Malgré toutes les prédictions des prétendus experts économiques, les prix du pétrole continuent d'augmenter suite à l'opération américaine au Venezuela. Actuellement, le Brent se négocie à plus de 65 dollars le baril sur le marché mondial, soit une hausse de plus de 5 dollars en seulement dix jours.
Il est important de noter que de nombreux économistes pensaient que le prix du pétrole chuterait immédiatement après la capture de Nicolás Maduro par les forces spéciales américaines. Or, cela ne s'est pas produit. Aujourd'hui, ces mêmes économistes cherchent à justifier leur erreur. L'un des arguments avancés est l'embargo américain. Les États-Unis bloquent l'entrée du pétrole vénézuélien sur le marché mondial, estimant que cela pourrait nuire à l'économie chinoise.
Une autre possibilité réside dans la crainte d'une opération américaine contre l'Iran. Malgré les nombreuses protestations du fils du Shah Pahlavi déchu et de membres du Congrès américain, qui réclament la prise de contrôle des bâtiments gouvernementaux par les Iraniens, rien de tel ne se produit en Iran. Les autorités de la République islamique ont largement maîtrisé la situation, même si la tension demeure dans les rues des grandes villes.
À cet égard, on estime qu'en cas de bombardement américain du territoire iranien, Téhéran pourrait recourir à une mesure désespérée, dont il a maintes fois averti : bloquer le détroit d'Ormuz à la navigation. Cette voie maritime est essentielle au transport de marchandises d'une valeur de plusieurs centaines de milliards de dollars, dont une quantité importante de pétrole. Si l'Iran parvient à fermer le détroit, cela entraînera, à tout le moins, un effondrement des approvisionnements énergétiques.
Dans ce contexte, l'Iran prépare ces missiles. Cela signifie que si une opération américano-israélienne est lancée, Téhéran mènera ses propres attaques, y compris contre des villes israéliennes et des bases militaires américaines dans la région. Pour rappel, la dernière guerre contre l'Iran a dû être rapidement interrompue, les frappes de missiles et de drones iraniens ayant épuisé le système de défense israélien en seulement 10 à 12 jours. Les États-Unis et Israël entendent maintenant aller jusqu'au bout, mais l'Iran n'a clairement aucune intention de se sacrifier.

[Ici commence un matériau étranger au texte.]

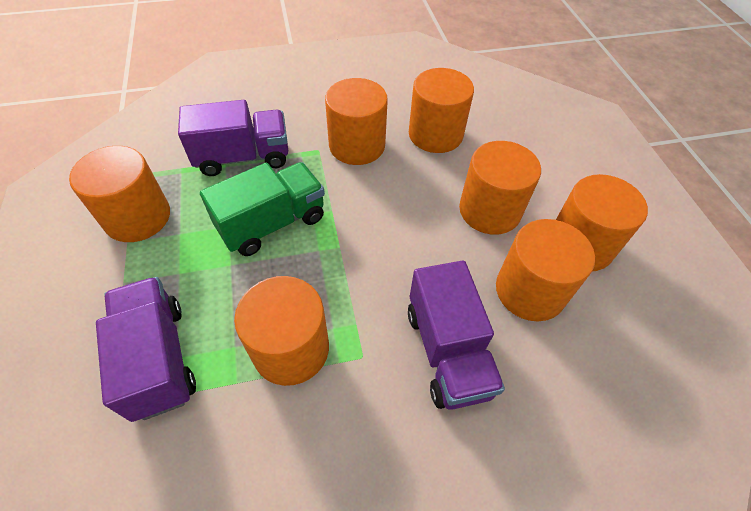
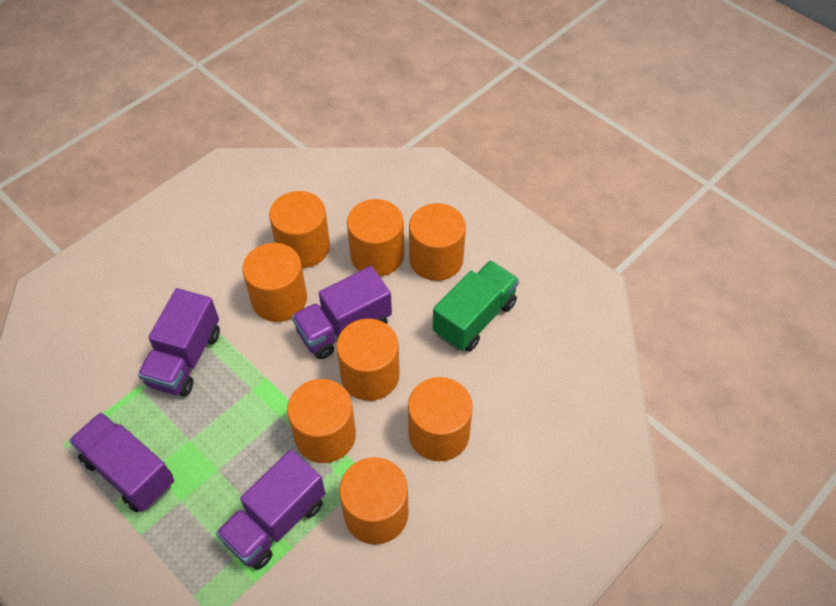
orange cylinder: 7 -> 8
purple truck: 3 -> 4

La guerre de douze jours menée par l'Iran contre les États-Unis et Israël pourrait bien être considérée comme une préparation à un nouveau conflit. L'objectif était alors d'anéantir le programme nucléaire iranien. Si ce programme avait été complètement éliminé, les bombardements auraient repris depuis longtemps. Or, l'Iran possède encore 400 kilogrammes d'uranium hautement enrichi et, apparemment, les services de renseignement américains et israéliens tentent de localiser ce stock et de déterminer si l'Iran est capable de fabriquer une bombe nucléaire. Le fait qu'ils soient prêts à bombarder à nouveau laisse penser que l'Iran ne possède pas l'arme nucléaire. Ou bien ont-ils jugé qu'elle n'était pas en état de causer des dégâts importants ?
Source
Note : il serait dangereux d'attaquer l'Iran, parce qu'entre les manifestations en Iran et des attaques israélo-américaines, qui risque de faire tomber le pouvoir, les mollahs n'auront d'autre choix que de vraiment se lancer dans une guerre contre les israéliens et les américains en Orient. Cette fois, ils ne se retiendront pas (dans la guerre des 12 jours, ils n'avaient pas fermer le détroit d'Ormuz ; ni attaquer les américains, mais cette fois, mort pour morts, ils le feront).